Le pire comme le meileur

Rien de pire que les pasteurs fondamentalistes américains, fanatiques et bornés, parfaites figures de l'obscurantisme.

Rien de pire que les pasteurs fondamentalistes américains, fanatiques et bornés, parfaites figures de l'obscurantisme. Dernier en date de ces prêcheurs de la haine et de la peur, le révérend Terry Jones invite les ouailles de sa congrégation de Gainesville, en Floride, à brûler publiquement des exemplaires du Coran pour commémorer l'anniversaire des attentats du 11 septembre 2001...

 

Rien de plus exemplaire, à l'inverse, que le comportement des moines cisterciens du monastère de Tibéhirine enlevés et massacrés en 1996 par un groupe islamiste sans doute manipulé par l'armée algérienne. Ces hommes de lumière sont aujourd'hui, comme on sait, les héros du film de Xavier Beauvois, « Des hommes et des dieux » (Grand Prix à Cannes), librement inspiré des derniers mois de leur vie, au moment où la terreur s'installe en Algérie. Les membres de la petite communauté ont su établir des relations fraternelles avec les habitants du village voisin. Ils vivent en osmose avec eux, sans une ombre de prosélytisme ni de paternalisme. Ils participent à leurs fêtes, assistent aux prières musulmanes, partagent leurs joies et leurs peines. Le frère Luc (Michael Lonsdale) soigne les corps dans son dispensaire, le frère Christian, le prieur (Lambert Wilson), est en charge des âmes. Il lit la Bible aussi bien que le Coran. Tel autre fait pousser les légumes du jardin et vend son miel de l'Atlas au marché du village. Harmonie des travaux et des jours, chants et prières, selon le rituel de leur ordre contemplatif, méditation et travaux manuels.

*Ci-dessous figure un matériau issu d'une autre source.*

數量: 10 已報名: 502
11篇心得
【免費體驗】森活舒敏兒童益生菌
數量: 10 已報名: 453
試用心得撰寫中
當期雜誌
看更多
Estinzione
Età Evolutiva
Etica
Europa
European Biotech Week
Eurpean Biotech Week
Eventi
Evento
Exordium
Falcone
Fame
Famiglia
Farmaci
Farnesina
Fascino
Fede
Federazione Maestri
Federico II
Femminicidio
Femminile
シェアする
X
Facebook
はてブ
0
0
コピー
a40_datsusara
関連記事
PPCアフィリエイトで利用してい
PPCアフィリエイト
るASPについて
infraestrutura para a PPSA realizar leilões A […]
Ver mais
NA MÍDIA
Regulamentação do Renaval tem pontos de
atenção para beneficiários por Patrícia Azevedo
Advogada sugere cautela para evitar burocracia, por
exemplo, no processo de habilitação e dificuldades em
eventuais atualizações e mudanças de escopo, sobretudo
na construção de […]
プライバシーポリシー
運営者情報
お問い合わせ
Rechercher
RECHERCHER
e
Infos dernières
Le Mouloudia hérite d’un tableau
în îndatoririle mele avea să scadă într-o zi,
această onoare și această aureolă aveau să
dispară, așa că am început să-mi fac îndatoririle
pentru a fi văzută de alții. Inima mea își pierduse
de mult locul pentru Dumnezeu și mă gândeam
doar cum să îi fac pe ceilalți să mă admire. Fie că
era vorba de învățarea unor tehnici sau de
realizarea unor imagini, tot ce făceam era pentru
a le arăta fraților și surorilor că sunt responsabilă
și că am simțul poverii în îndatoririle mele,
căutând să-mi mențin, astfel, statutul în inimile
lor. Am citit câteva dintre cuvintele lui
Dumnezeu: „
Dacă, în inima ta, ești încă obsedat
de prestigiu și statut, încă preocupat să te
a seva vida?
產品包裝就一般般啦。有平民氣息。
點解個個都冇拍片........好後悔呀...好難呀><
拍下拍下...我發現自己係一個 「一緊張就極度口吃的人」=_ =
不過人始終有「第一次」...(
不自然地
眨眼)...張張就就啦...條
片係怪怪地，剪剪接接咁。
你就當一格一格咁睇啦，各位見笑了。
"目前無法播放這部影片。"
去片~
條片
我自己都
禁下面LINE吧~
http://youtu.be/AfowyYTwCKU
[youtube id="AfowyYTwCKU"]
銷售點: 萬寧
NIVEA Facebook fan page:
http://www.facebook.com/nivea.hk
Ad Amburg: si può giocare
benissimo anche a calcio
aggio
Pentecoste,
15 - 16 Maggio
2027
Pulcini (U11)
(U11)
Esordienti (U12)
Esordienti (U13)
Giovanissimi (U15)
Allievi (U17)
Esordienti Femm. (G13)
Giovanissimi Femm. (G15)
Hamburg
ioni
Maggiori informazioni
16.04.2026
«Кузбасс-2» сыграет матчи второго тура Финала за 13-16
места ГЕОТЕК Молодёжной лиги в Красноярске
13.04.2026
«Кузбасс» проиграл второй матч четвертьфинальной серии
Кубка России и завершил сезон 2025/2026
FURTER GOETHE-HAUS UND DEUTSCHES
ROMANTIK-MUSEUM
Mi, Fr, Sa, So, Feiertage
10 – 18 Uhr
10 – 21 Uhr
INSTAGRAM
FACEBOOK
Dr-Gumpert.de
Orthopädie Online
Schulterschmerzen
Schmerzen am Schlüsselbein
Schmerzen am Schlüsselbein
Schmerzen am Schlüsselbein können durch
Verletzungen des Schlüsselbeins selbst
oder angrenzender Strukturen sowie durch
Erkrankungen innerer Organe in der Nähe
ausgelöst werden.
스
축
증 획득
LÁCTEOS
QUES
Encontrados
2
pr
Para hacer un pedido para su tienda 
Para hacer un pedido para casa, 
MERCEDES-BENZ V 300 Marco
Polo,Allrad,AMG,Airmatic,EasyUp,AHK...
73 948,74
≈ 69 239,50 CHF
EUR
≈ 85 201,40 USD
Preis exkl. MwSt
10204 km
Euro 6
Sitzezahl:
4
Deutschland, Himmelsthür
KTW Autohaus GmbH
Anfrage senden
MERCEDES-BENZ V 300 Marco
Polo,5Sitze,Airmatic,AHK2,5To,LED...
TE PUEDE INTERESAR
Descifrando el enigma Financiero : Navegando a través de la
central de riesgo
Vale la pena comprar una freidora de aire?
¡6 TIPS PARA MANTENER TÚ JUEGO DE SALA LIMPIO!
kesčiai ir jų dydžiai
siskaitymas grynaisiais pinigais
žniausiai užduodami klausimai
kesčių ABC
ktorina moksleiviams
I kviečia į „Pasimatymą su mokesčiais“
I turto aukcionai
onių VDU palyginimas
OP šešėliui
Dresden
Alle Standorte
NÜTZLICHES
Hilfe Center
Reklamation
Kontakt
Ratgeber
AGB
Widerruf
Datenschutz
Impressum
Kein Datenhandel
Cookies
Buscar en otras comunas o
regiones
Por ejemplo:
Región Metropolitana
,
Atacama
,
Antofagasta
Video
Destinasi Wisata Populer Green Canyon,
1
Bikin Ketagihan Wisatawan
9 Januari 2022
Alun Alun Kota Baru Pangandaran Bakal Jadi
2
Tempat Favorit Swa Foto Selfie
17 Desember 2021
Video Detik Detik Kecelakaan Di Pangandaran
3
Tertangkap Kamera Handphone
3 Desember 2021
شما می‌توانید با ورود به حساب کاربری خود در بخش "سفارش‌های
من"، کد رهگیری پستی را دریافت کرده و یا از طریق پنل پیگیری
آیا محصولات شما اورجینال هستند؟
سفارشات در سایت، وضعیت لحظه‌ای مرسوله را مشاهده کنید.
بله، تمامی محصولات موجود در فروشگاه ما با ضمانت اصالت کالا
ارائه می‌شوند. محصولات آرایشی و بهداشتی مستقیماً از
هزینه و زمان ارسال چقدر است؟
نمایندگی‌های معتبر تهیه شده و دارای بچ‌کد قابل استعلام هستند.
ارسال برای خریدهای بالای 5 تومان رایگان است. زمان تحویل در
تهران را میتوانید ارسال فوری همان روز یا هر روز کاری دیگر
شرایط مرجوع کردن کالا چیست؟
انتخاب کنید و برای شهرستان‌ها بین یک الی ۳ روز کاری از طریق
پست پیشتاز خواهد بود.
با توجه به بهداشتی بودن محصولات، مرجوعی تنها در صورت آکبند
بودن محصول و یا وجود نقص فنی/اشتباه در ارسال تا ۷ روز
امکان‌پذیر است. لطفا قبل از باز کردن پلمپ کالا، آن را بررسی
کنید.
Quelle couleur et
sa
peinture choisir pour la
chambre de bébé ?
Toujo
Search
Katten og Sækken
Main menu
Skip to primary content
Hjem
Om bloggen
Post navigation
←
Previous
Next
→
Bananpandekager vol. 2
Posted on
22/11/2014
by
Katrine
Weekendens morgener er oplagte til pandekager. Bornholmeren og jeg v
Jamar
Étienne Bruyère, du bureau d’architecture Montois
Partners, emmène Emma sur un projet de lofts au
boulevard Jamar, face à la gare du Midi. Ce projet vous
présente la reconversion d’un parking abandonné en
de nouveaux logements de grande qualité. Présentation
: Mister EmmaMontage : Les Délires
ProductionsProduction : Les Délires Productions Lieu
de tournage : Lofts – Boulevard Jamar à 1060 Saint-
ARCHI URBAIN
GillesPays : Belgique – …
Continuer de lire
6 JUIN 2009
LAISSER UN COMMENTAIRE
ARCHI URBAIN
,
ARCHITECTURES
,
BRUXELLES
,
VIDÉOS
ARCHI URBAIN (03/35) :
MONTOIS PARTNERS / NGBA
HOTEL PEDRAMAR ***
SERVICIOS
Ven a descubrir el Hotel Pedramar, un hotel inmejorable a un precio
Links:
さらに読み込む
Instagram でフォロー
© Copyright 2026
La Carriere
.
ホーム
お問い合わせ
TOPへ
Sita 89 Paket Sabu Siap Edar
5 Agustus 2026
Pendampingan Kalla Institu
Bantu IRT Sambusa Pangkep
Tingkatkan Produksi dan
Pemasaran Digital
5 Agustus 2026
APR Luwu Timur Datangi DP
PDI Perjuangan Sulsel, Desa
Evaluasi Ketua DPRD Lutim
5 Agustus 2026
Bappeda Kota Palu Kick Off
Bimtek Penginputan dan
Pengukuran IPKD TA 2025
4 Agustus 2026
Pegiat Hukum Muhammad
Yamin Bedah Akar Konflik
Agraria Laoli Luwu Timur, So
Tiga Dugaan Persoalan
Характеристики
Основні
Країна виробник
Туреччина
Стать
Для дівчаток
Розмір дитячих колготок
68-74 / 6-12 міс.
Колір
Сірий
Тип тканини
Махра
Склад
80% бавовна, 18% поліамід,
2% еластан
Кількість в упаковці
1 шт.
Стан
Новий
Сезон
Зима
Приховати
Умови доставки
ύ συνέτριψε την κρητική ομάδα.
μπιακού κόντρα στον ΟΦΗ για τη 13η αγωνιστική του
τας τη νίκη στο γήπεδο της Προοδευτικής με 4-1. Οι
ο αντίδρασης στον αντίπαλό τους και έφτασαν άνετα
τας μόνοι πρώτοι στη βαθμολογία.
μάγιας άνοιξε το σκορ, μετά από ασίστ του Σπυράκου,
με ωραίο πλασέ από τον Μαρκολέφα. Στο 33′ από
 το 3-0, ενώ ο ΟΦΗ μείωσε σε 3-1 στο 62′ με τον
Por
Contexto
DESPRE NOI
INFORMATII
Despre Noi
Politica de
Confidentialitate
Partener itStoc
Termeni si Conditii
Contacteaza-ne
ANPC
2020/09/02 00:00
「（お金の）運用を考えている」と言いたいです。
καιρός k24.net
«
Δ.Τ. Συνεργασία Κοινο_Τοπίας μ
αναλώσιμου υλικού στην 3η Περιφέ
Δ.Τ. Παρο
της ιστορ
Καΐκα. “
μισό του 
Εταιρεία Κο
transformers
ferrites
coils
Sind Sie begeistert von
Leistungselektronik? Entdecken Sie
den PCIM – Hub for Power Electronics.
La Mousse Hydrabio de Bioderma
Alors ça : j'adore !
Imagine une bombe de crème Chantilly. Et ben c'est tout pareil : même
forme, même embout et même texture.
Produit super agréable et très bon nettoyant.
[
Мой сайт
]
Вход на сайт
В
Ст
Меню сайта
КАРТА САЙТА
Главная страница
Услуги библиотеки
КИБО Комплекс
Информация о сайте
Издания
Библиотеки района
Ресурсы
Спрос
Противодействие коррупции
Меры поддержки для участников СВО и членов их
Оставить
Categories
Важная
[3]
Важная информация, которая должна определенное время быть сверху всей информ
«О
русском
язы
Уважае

La violence qui gangrène le pays frappe aussi à leur porte quand un groupe terroriste fait irruption la nuit de Noël. Ils n'ont à lui opposer (fermement) que leur message de paix, refusant pour autant la protection de l'armée qui les pousse à rentrer en France. La question cruciale se pose désormais pour eux, alors même qu'ils se trouvent pris en étau entre les deux camps: partir ou rester ? « Nous sommes comme des oiseaux sur la branche, leur dit un villageois. Nous sommes les oiseaux, vous êtes la branche. » On devine leur choix et ses conséquences.

Xavier Beauvois ne joue pas la carte d'un quelconque suspense. La tension dramatique de son film s'exprime dans l'intimité des cœurs et dans l'exigence spirituelle vécue jusqu'au sacrifice, comme lors du dernier repas pris en commun (bouleversante Cène fusionnelle sur la musique du « Lac des Cygnes » de Tchaïkovski au cours de laquelle le va-et-vient d'un travelling scrute leurs visages en gros plan). A la fin, encadrés par les islamistes du GIA, les moines avancent dans la neige en titubant sur un sentier de montagne, et peu à peu s'effacent dans le brouillard. Un grand film est passé. On en garde longtemps l'empreinte et la lumière qui en émane. Dépouillement pictural, sens de la durée et casting magnifique. Plus que de foi, c'est de fraternité et d'amour qu'il est question ici. « Des hommes et des dieux » est une épure qui élève celui qui la regarde. Le pasteur Jones, quant à lui, restera dans ses ténèbres.

Michel BOUJUT

Chronique parue dans la « Charente libre » du 11 septembre.